Notation. This question deals with series of real terms $\{a_n\}_{n\in\Bbb N}$ such that $\limsup_{n\to\infty}\sqrt[n]{|a_n|}=1$: the following terminology is used.
- If $\lim_{N\to\infty}\sum_0^N a_n=\lim_{N\to\infty} s_N=\sum_0^\infty a_n=\pm\infty$ the series is divergent.
- If $-\infty<\lim_{N\to\infty} s_N=\sum_0^\infty a_n<+\infty$ the series is convergent.
- If $\nexists\lim_{N\to\infty} s_N=\sum_0^\infty a_n$ i.e. $\liminf_{N\to\infty} s_N\neq \limsup_{N\to\infty} s_N$ the series is not convergent or oscillating.

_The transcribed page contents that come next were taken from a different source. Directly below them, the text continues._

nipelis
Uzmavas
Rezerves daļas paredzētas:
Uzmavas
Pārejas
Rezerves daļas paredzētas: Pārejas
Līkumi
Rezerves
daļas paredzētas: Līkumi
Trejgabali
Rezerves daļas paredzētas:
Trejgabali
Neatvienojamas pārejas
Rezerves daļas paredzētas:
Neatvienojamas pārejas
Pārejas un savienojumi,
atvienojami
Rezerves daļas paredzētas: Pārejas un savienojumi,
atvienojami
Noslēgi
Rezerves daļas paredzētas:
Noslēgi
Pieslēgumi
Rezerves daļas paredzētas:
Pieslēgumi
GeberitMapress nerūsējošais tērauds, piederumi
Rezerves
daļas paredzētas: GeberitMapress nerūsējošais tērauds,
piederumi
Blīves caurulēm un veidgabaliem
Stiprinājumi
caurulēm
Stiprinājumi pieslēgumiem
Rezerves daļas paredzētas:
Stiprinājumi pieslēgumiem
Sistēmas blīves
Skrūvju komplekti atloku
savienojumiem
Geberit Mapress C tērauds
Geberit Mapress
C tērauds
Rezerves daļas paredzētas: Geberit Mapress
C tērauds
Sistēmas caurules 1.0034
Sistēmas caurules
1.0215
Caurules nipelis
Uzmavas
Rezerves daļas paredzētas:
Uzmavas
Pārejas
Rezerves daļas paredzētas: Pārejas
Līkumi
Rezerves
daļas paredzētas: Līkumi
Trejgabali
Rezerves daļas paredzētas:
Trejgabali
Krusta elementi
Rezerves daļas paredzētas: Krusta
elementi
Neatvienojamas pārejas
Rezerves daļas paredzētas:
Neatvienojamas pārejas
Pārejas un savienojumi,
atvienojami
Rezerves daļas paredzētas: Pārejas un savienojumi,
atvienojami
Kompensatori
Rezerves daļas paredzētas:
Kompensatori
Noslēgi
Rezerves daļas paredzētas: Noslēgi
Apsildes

The heart of the matter. This question was inspired by this one and related answers. Simply stated, the result proved there says that if $\{a_n\}_{n\in\Bbb N}$ is a real sequence such that $\lim_{N\to\infty} s_N=\sum_0^\infty a_n$ exists, then
$$
\text{if }\lim_{x\to 1^-}\sum_{n=0}^\infty a_n x^n\text{ is finite}\implies \sum_{n=0}^\infty a_n\neq\pm\infty\label{1}\tag{1}
$$
i.e. Abel summability of the series implies that it cannot diverge. As noted by p4sch, if we even assume that $s_N$ is not converging, it can nevertheless happen that its Abel summability implies its boundedness, as the elementary example
$$
\{a_n\}_{n\in\Bbb N}=\{(-1)^n\}_{n\in\Bbb N}
$$ shows. This leads to the following
Question: does Abel summability of the series $\sum_0^N a_n$ always implies the boundedness of the sequence $\{s_N\}_{n\in\Bbb N}$ of its partial sums, or more precisely does the following implication holds?
$$
\text{if }\lim_{x\to 1^-}\sum_{n=0}^\infty a_n x^n\text{ is finite}\implies -\infty<\liminf_{N\to\infty}\sum_{n=0}^N a_n\le\limsup_{N\to\infty}\sum_{n=0}^N a_n<+\infty\label{2}\tag{2}
$$
My attempt. I tried to extend the method of proof used by zwh, since it seemed suited to obtain the sought for result. I started attacking the problem by trying to prove that
$$
\lim_{x\to 1^-}\sum_{n=0}^\infty a_n x^n\neq\infty \implies \limsup_{N\to\infty}\sum_{n=0}^N a_n<+\infty\label{1a}\tag{1a}
$$
provided $\liminf_{N\to\infty} s_N>-\infty$. Now it is only the right side of \eqref{1a} which holds therefore, for a general positive $M$, there exist an integer $N'$ for which there exists an infity of partial sums $s_{n_i}$ (but not all) such that
$$
s_{n_i}\ge M\qquad\forall n_{i}>N'\label{3}\tag{3}
$$
Thus we have
$$
\begin{split}
\sum_{n=0}^\infty a_n x^n &= (1-x)\sum_{n=0}^\infty s_nx^n\\
&= (1-x)\left(\sum_{n=0}^{N'} s_nx^n + \sum_{n_i\ge N'+1}^\infty s_{n_i}x^{n_i} +\sum_{n_j\ge N'+1}^\infty s_{n_j}x^{n_j}\right)
\end{split}
$$
where the partial sums $\{s_{n_j}\}_{j\in\Bbb N}$ are the ones which do not satisfy \eqref{3}. At this point, however, I am not able to find an arbitrary large lower bound for $\sum_{n=0}^\infty a_n x^n$ and obtain the "reductio ad absurdum".
Best Answer
I think the statement is in general false. Consider $$f(x):=\sum_{n\geq1}(-1)^{n+1}nx^n=\frac{x}{(1+x)^2}$$ $f(x)$ converges to $1/4$ as $x\rightarrow1-$ but partial sums of the series $\sum_{n\geq1}(-1)^{n+1}n$ oscillate with increasing amplitude: $-1,1,-2,2,...,-n,n,...$